Там, на суше, все эти люди будут опять и сухи и деловиты. Вся проза будничной сутолоки опять четко выпишется на их лицах и складках их лиц, но теперь У нас у всех — месяц обреченных мерно качаться на этих волнах, покой и праздничный отдых. Мы не хотим прозы, мы избегаем поглубже заглядывать в душу друг другу; мы верим на слово, что мы все таковы, какими хотим казаться.

Каждый день в семь часов утра высокий и тонкий американец, мистер Фрезер, уже меряет быстрыми большими шагами палубу. На нем фланелевый утренний костюм и белые штиблеты. К завтраку он переоденется, к обеду наденет смокинг; погуляв, он примет ванну, будет опять гулять, спустится затем в свою каюту и появится снова уже к утреннему чаю. Он систематично и умеренно будет есть апельсин или яблоко, бифштекс, сочный, кровавый, яйца, еще что-нибудь и запьет все это чашкой чая. Полчаса, час после чаю сидит на палубе рядом с кем-нибудь и разговаривает; затем он отправляется в библиотеку, пишет там письма, читает и за полчаса до завтрака опять быстро ходит по палубе. Так как таких делающих свой моцион очень много, то ходят все по часовой стрелке, обгоняя или нет друг друга.

После обеда мы собираемся в столовую, и Фрезер играет нам на рояле.

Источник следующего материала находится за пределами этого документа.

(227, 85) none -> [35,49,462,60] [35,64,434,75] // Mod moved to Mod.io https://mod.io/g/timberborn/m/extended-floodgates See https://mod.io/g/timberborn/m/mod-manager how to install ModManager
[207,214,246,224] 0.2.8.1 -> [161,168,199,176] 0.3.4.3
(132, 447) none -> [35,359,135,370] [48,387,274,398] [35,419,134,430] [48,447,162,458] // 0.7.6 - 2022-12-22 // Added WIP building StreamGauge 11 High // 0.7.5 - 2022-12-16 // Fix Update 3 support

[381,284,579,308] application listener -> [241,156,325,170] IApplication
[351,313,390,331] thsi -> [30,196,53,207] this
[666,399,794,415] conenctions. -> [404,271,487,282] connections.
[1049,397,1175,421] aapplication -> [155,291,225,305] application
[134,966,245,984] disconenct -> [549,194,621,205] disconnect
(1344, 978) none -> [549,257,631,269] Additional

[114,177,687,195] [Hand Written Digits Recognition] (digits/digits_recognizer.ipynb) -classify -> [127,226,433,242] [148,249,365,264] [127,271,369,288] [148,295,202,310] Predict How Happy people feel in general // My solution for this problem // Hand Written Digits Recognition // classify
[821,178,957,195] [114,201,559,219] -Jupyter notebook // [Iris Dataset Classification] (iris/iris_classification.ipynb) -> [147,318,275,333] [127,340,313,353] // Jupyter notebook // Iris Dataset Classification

Играет он выразительно, у него красивое мягкое туше, он знает и любит музыку.

Однажды он заиграл «Лето» Чайковского и, улыбаясь, обратился ко мне.

Я плохой музыкант, но на этот раз вспомнил и назвал.

Музыка как-то идет к Фрезеру, — она ярче подчеркивает его.

Есть люди, которые производят на вас такое же гармоническое впечатление, как музыкальная мелодия. Их поступки, слова дополняют друг друга, все усиливая нарастающее впечатление.